There are indoor allergens as well as outdoor allergens. Examples of indoor allergens include dust mites, molds, pet dander (from animals and birds) and pests. Examples of outdoor allergens are pollen, grass, wood dust, and mold. Other substances such as cigarette smoke, perfumes and aerosol spray can be irritants and worsen allergy and sinus symptoms, or can act as allergens themselves.
Most individual allergens are not visible. Dust mites are a typical example. They are not visible to the naked eye, yet they are present in every house. Dust mites are microscopic creatures that feed on human skin flakes and are present in mattresses, pillows, carpets and upholstery.

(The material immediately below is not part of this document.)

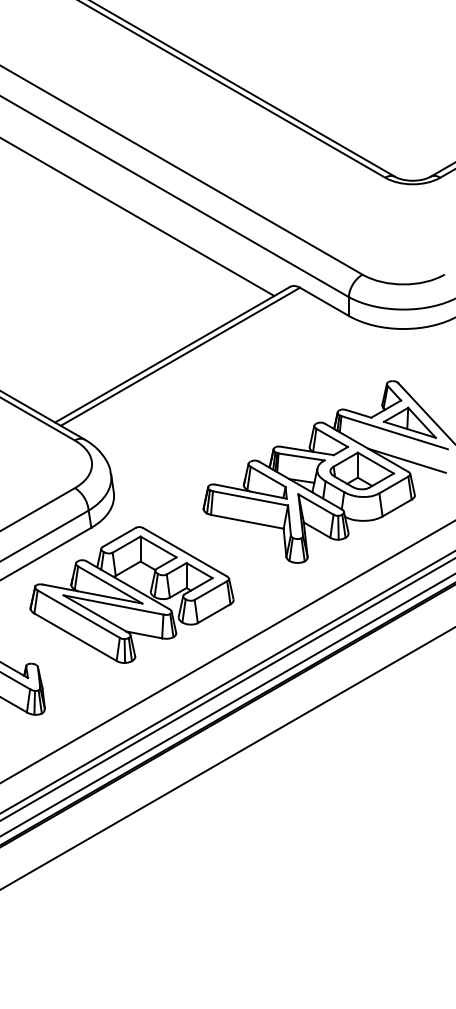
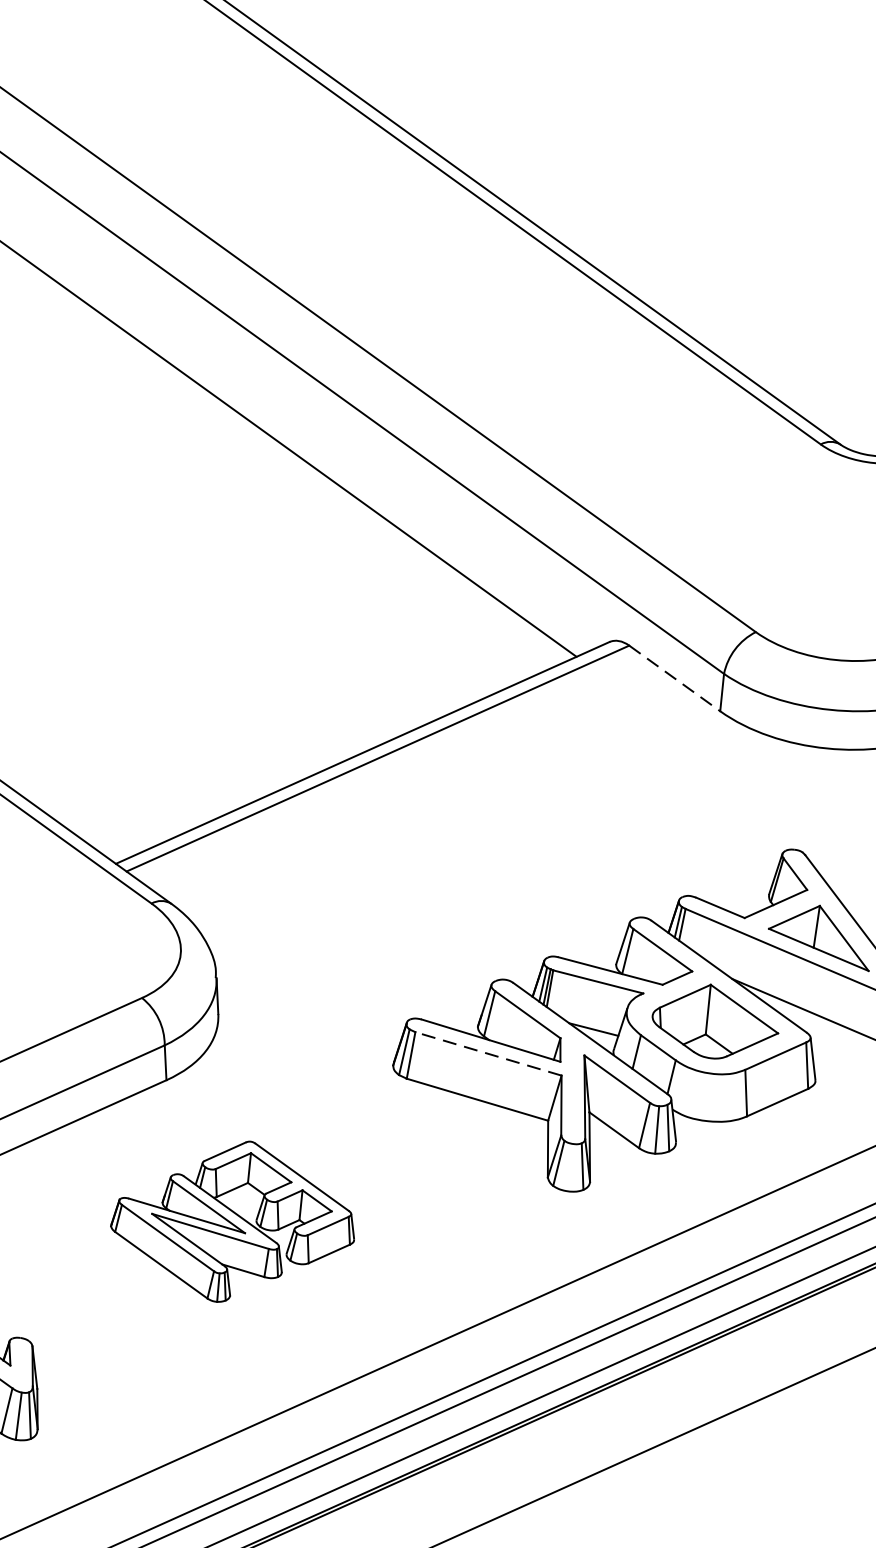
line: (324, 302) -> (674, 679), solid -> dashed
line: (250, 498) -> (488, 1054), solid -> dashed
part: (131, 594) -> (232, 1220), size x0.6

Clean all the areas where dust may be collecting. Carpets and sofa upholstery should be vacuumed on a regular basis. Wash pillow cases, sheets and blankets in hot water. Enclose mattresses and pillows in special allergy proof encasements. You can also contact an allergy care or supply company for more details.
Mold is a fungus. It can be present in any area where it is damp and warm, especially in basements, bathrooms, kitchens and water damaged areas, such as wood, carpets, water coolers and heater fans.
Any pet with hair or feathers will shed dander. These tiny particles come from its skin. Dander is a very common cause of indoor allergies in the home and in other areas where animals and birds are raised.
Allergy symptoms that bother you only at certain times of the year, such as spring or autumn, are commonly called hay fever, or seasonal allergic rhinitis. These symptoms are commonly caused by pollens and occasionally molds.